Yetmedi. Milyonlarca Ermeni ve diğer halkların yaşadığı coğrafyalar Türk ve Müslümanlaştırıldı.

Bu büyük vahşet hakkında ne denilse, ne yazılsa azdır.

Elbette; 100 yıl önce Anadolu topraklarında yaşanan bu büyük soykırımdan sadece Osmanlı değil, o dönem bölgesel çıkarları için bu soykırıma göz yuman, destek veren Almanya da suç ortağıdır.

1915’in “suçlu devlet” listesinde Osmanlı birinci sıradaysa, onun “silah arkadaşı” Almanya ikinci sıradadır.
Gazetemiz yazarı Ragıp Zarakolu, salı günkü köşesinde Jürgen Gottschlich’in kitabına atıfta bulunarak 10 madde halinde Almanya’nın yardım ve yataklığını somut olarak ortaya koydu.

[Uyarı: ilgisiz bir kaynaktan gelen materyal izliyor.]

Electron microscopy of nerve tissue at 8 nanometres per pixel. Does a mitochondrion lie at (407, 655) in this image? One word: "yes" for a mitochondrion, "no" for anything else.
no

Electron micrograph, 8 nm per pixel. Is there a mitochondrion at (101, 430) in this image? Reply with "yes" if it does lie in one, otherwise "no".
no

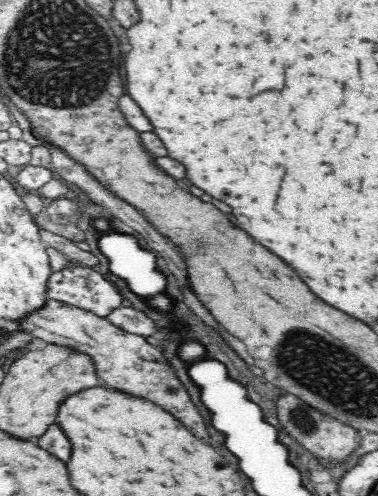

Dahası, çeşitli kaynaklar Osmanlı’nın Ermeni politikasının altında Almanya’nın da imzasının olduğunu ifade ediyor. Osmanlı ordusunda görev yapan Alman subayların katliamlarda önemli rolünün bulunduğu da biliniyor.

Bu konudaki en önemli belgeler Alman arşivlerinde mevcut.

Peki her şey bu kadar açık ve net ortadayken Almanya 100. yılda ne yapıyor?

Kendi sorumluluğunu kabul etmediği gibi Osmanlı/Türkiye’nin yaptıklarını da doğrudan, açık olarak “soykırım” diye tanımlamaktan imtina ile kaçınıyor.

Denilebilir ki; Almanya soykırımdaki rolünü gizlemek, “silah arkadaşı” Türkiye ile ilişkilerini bozmamak için tam anlamıyla bir “kelime oyunu”na başvurarak 100. yılı geçiştirmeyi planlamış durumda.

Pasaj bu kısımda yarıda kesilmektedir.